● **EXERCISE DESCRIPTION**
Your answer should be each line of the entries that contains the word "سیستم", copied in full.

- - -

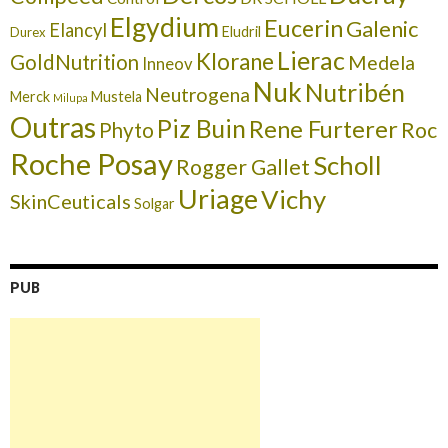
Elgydium
Eucerin
Galenic
Elancyl
Eludril
Durex
Lierac
Klorane
GoldNutrition
Medela
Inneov
Nuk
Nutribén
Neutrogena
Merck
Mustela
Milupa
Outras
Piz Buin
Rene Furterer
Roc
Phyto
Roche Posay
Scholl
Rogger Gallet
Uriage
Vichy
SkinCeuticals
Solgar
PUB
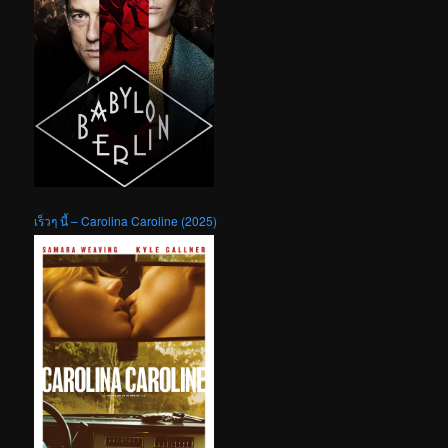
เร็วๆ นี้ – Carolina Caroline (2025)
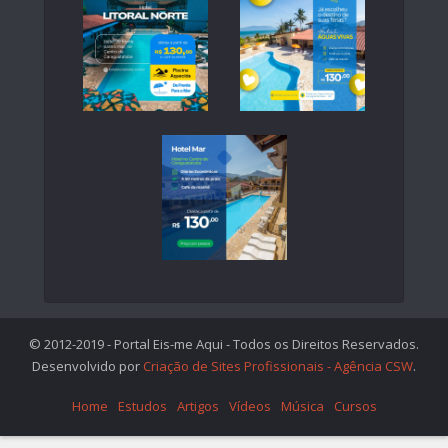
© 2012-2019 - Portal Eis-me Aqui - Todos os Direitos Reservados.
Desenvolvido por
Criação de Sites Profissionais - Agência CSW
.
Home
Estudos
Artigos
Vídeos
Música
Cursos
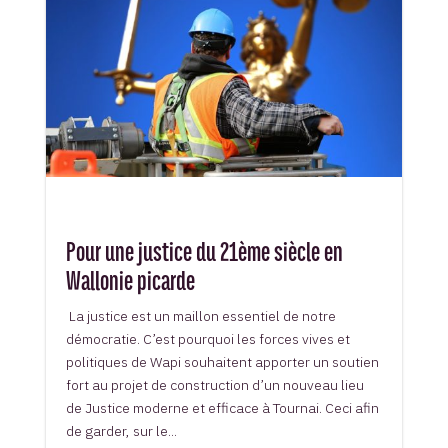
Pour une justice du 21ème siècle en
Wallonie picarde
La justice est un maillon essentiel de notre
démocratie. C’est pourquoi les forces vives et
politiques de Wapi souhaitent apporter un soutien
fort au projet de construction d’un nouveau lieu
de Justice moderne et efficace à Tournai. Ceci afin
de garder, sur le...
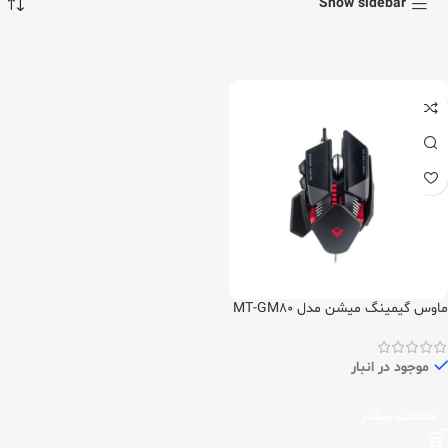
Show sidebar
ماوس گیمینگ میشن مدل MT-GM80
موجود در انبار
اطلاعات بیشتر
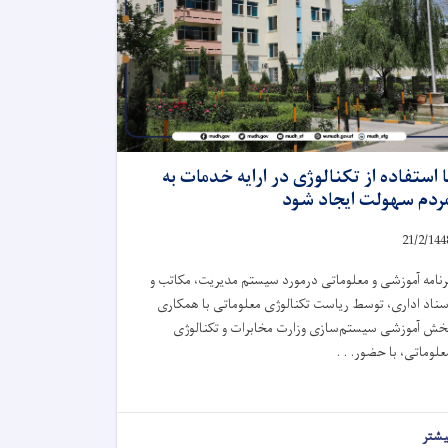
ا استفاده از تکنالوژی در ارایه خدمات به
ردم سهولت ایجاد شود
21/2/144
رنامه آموزشی و معلوماتی درمورد سیستم مدیریت، مکاتب و
سناد اداری، توسط ریاست تکنالوژی معلوماتی با همکاری
خش آموزشی سیستم‌سازی وزارت مخابرات و تکنالوژی
علوماتی، با حضور. . .
یشتر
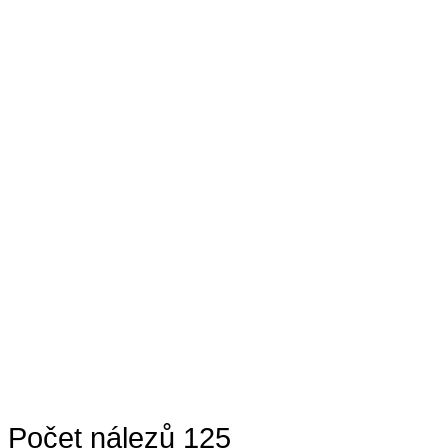
Počet nálezů 125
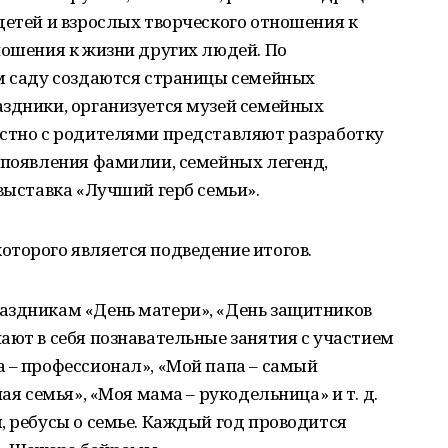
детей и взрослых творческого отношения к
ношения к жизни других людей. По
ом саду создаются страницы семейных
аздники, организуется музей семейных
естно с родителями представляют разработку
 появления фамилии, семейных легенд,
-выставка «Лучший герб семьи».
оторого является подведение итогов.
аздникам «День матери», «День защитников
ают в себя познавательные занятия с участием
 – профессионал», «Мой папа – самый
ая семья», «Моя мама – рукодельница» и т. д.
, ребусы о семье. Каждый год проводится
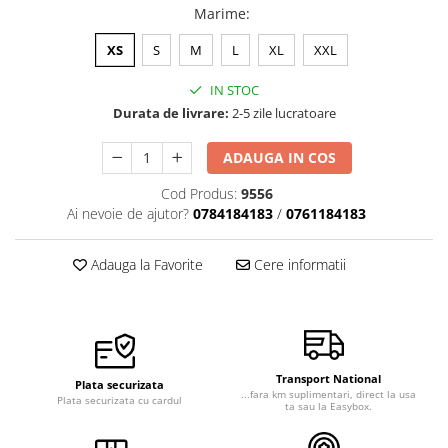
Marime
:
XS
S
M
L
XL
XXL
IN STOC
Durata de livrare:
2-5 zile lucratoare
ADAUGA IN COS
Cod Produs:
9556
Ai nevoie de ajutor?
0784184183
/
0761184183
Adauga la Favorite
Cere informatii
Transport National
Plata securizata
...fara km suplimentari, direct la usa
Plata securizata cu cardul
ta sau la Easybox.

- - -

● **TASK ANSWER**
رنامه آموزشی و معلوماتی درمورد سیستم مدیریت، مکاتب و
خش آموزشی سیستم‌سازی وزارت مخابرات و تکنالوژی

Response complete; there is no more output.